Strategic Time Slot Optimization: When games receive proper placement and promotion, the numbers speak volumes about untapped demand. Weekend afternoon games between 1:00 and 3:00 p.m. ET consistently deliver exceptional ratings, with four of the five highest-rated games airing at 3:00 p.m. on Saturdays and averaging 2.16 million viewers. Yet this proven time slot represents less than 25 percent of the national schedule. Meanwhile, only 25 percent of WNBA games currently air during traditional primetime windows, and many of those are relegated to cable networks with limited reach. The May 17 Chicago Sky at Indiana Fever game drew 2.7 million viewers on ABC at 3:00 p.m., which made it the most-watched regular season game since 2000. Shifting just half of the games to these proven time slots could increase average viewership from around one million to between 1.5 and 2 million per game.
Expansion Economics: The league has already approved franchises for Cleveland, Detroit, and Philadelphia at the record $250 million expansion fee. Each new market brings additional revenue streams through ticket sales, local sponsorships, and regional media rights. The expansion trajectory suggests demand far exceeds current supply, creating artificial scarcity that limits overall league revenue potential.
INDIANAPOLIS, INDIANA – JULY 19: Caitlin Clark #22 of the Indiana Fever and Sabrina Ionescu #20 of … More
“Pay Us What You Own Us”
When a trading card commands more market value than the athletes themselves can earn, the system isn’t simply unfair, it’s also inefficient. The WNBA’s current revenue-sharing model represents a fundamental misallocation of resources that constrains the very growth it claims to seek. Players receiving less than 10% of league revenue while generating record viewership, sold-out arenas, and $250 million expansion fees defies basic economic principles that govern every other major sports league. The “Pay Us What You Owe Us” movement isn’t about charity or special treatment. It’s about applying standard sports economics to a league that has operated under artificial constraints for too long.

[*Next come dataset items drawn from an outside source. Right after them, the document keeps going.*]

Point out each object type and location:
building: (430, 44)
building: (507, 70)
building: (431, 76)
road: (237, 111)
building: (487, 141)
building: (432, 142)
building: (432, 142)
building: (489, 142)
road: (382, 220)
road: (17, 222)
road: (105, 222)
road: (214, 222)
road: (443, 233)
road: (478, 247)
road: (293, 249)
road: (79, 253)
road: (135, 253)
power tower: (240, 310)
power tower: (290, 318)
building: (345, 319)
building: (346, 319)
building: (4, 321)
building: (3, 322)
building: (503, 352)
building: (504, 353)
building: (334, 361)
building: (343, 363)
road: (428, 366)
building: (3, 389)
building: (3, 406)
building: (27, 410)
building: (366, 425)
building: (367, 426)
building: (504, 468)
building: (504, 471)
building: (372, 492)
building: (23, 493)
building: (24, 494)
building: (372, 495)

When players can focus exclusively on their craft without being forced to compete overseas for additional income, when games air in optimal time slots, and when the season expands to meet demand, it’s more than likely that the revenue ceiling will experience a significant rise. When a piece of cardboard sells for more than the maximum salary, it reveals the WNBA’s fundamental failure to invest in the very players whose talent and marketability have generated and will continue to generate historic growth and fan demand.